WHAT YOU WILL DO -> Put the lines below into a JSON list of strings, one string per line, leaving out any blank lines.

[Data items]
:::

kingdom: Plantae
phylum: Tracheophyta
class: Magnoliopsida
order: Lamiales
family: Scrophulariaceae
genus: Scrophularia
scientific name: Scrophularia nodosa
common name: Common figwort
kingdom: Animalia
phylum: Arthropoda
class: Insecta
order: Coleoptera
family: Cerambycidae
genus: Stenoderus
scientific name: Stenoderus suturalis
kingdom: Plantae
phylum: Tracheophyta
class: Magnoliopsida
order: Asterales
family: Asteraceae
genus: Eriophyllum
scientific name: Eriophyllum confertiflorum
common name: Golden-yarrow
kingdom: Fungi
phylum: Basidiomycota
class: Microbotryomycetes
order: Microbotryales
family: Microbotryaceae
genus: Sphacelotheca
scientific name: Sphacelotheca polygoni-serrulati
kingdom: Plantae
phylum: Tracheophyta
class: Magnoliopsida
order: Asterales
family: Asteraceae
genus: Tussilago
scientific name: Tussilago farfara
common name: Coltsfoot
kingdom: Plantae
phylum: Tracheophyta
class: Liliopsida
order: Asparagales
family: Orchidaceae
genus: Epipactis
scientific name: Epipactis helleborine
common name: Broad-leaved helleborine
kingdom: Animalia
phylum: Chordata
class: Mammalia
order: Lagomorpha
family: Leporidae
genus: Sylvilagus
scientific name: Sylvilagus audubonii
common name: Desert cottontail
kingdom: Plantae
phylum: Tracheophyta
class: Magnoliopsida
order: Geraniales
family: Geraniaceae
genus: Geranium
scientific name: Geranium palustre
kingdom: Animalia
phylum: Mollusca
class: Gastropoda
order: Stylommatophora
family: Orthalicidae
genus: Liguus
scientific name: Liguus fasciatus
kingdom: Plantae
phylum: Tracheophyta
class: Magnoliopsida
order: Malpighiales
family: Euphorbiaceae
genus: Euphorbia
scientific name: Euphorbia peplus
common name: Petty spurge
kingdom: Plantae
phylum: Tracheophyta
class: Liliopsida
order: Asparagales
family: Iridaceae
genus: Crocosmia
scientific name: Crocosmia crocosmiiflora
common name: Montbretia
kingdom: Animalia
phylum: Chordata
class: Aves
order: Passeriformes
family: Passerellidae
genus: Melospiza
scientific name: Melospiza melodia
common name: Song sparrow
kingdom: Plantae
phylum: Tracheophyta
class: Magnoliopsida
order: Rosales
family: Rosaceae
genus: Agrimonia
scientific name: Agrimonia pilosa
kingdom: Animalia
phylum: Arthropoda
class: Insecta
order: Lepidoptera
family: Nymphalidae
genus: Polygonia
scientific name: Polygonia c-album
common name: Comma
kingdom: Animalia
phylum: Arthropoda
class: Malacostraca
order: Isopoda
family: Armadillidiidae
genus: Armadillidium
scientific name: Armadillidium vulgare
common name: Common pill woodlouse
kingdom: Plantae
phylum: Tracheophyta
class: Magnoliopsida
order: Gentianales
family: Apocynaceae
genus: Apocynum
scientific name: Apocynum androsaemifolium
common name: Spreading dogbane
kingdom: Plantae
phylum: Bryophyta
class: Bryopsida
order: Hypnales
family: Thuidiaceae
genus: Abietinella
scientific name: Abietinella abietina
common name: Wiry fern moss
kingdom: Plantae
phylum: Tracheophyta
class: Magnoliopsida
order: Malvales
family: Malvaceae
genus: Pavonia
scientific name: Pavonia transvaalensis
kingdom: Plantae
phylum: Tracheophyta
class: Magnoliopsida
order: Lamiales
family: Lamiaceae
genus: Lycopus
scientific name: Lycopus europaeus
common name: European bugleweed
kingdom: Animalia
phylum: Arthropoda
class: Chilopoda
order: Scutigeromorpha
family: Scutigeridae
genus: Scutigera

:::

ANSWER TO THIS TASK ->
[
  "kingdom: Plantae",
  "phylum: Tracheophyta",
  "class: Magnoliopsida",
  "order: Lamiales",
  "family: Scrophulariaceae",
  "genus: Scrophularia",
  "scientific name: Scrophularia nodosa",
  "common name: Common figwort",
  "kingdom: Animalia",
  "phylum: Arthropoda",
  "class: Insecta",
  "order: Coleoptera",
  "family: Cerambycidae",
  "genus: Stenoderus",
  "scientific name: Stenoderus suturalis",
  "kingdom: Plantae",
  "phylum: Tracheophyta",
  "class: Magnoliopsida",
  "order: Asterales",
  "family: Asteraceae",
  "genus: Eriophyllum",
  "scientific name: Eriophyllum confertiflorum",
  "common name: Golden-yarrow",
  "kingdom: Fungi",
  "phylum: Basidiomycota",
  "class: Microbotryomycetes",
  "order: Microbotryales",
  "family: Microbotryaceae",
  "genus: Sphacelotheca",
  "scientific name: Sphacelotheca polygoni-serrulati",
  "kingdom: Plantae",
  "phylum: Tracheophyta",
  "class: Magnoliopsida",
  "order: Asterales",
  "family: Asteraceae",
  "genus: Tussilago",
  "scientific name: Tussilago farfara",
  "common name: Coltsfoot",
  "kingdom: Plantae",
  "phylum: Tracheophyta",
  "class: Liliopsida",
  "order: Asparagales",
  "family: Orchidaceae",
  "genus: Epipactis",
  "scientific name: Epipactis helleborine",
  "common name: Broad-leaved helleborine",
  "kingdom: Animalia",
  "phylum: Chordata",
  "class: Mammalia",
  "order: Lagomorpha",
  "family: Leporidae",
  "genus: Sylvilagus",
  "scientific name: Sylvilagus audubonii",
  "common name: Desert cottontail",
  "kingdom: Plantae",
  "phylum: Tracheophyta",
  "class: Magnoliopsida",
  "order: Geraniales",
  "family: Geraniaceae",
  "genus: Geranium",
  "scientific name: Geranium palustre",
  "kingdom: Animalia",
  "phylum: Mollusca",
  "class: Gastropoda",
  "order: Stylommatophora",
  "family: Orthalicidae",
  "genus: Liguus",
  "scientific name: Liguus fasciatus",
  "kingdom: Plantae",
  "phylum: Tracheophyta",
  "class: Magnoliopsida",
  "order: Malpighiales",
  "family: Euphorbiaceae",
  "genus: Euphorbia",
  "scientific name: Euphorbia peplus",
  "common name: Petty spurge",
  "kingdom: Plantae",
  "phylum: Tracheophyta",
  "class: Liliopsida",
  "order: Asparagales",
  "family: Iridaceae",
  "genus: Crocosmia",
  "scientific name: Crocosmia crocosmiiflora",
  "common name: Montbretia",
  "kingdom: Animalia",
  "phylum: Chordata",
  "class: Aves",
  "order: Passeriformes",
  "family: Passerellidae",
  "genus: Melospiza",
  "scientific name: Melospiza melodia",
  "common name: Song sparrow",
  "kingdom: Plantae",
  "phylum: Tracheophyta",
  "class: Magnoliopsida",
  "order: Rosales",
  "family: Rosaceae",
  "genus: Agrimonia",
  "scientific name: Agrimonia pilosa",
  "kingdom: Animalia",
  "phylum: Arthropoda",
  "class: Insecta",
  "order: Lepidoptera",
  "family: Nymphalidae",
  "genus: Polygonia",
  "scientific name: Polygonia c-album",
  "common name: Comma",
  "kingdom: Animalia",
  "phylum: Arthropoda",
  "class: Malacostraca",
  "order: Isopoda",
  "family: Armadillidiidae",
  "genus: Armadillidium",
  "scientific name: Armadillidium vulgare",
  "common name: Common pill woodlouse",
  "kingdom: Plantae",
  "phylum: Tracheophyta",
  "class: Magnoliopsida",
  "order: Gentianales",
  "family: Apocynaceae",
  "genus: Apocynum",
  "scientific name: Apocynum androsaemifolium",
  "common name: Spreading dogbane",
  "kingdom: Plantae",
  "phylum: Bryophyta",
  "class: Bryopsida",
  "order: Hypnales",
  "family: Thuidiaceae",
  "genus: Abietinella",
  "scientific name: Abietinella abietina",
  "common name: Wiry fern moss",
  "kingdom: Plantae",
  "phylum: Tracheophyta",
  "class: Magnoliopsida",
  "order: Malvales",
  "family: Malvaceae",
  "genus: Pavonia",
  "scientific name: Pavonia transvaalensis",
  "kingdom: Plantae",
  "phylum: Tracheophyta",
  "class: Magnoliopsida",
  "order: Lamiales",
  "family: Lamiaceae",
  "genus: Lycopus",
  "scientific name: Lycopus europaeus",
  "common name: European bugleweed",
  "kingdom: Animalia",
  "phylum: Arthropoda",
  "class: Chilopoda",
  "order: Scutigeromorpha",
  "family: Scutigeridae",
  "genus: Scutigera"
]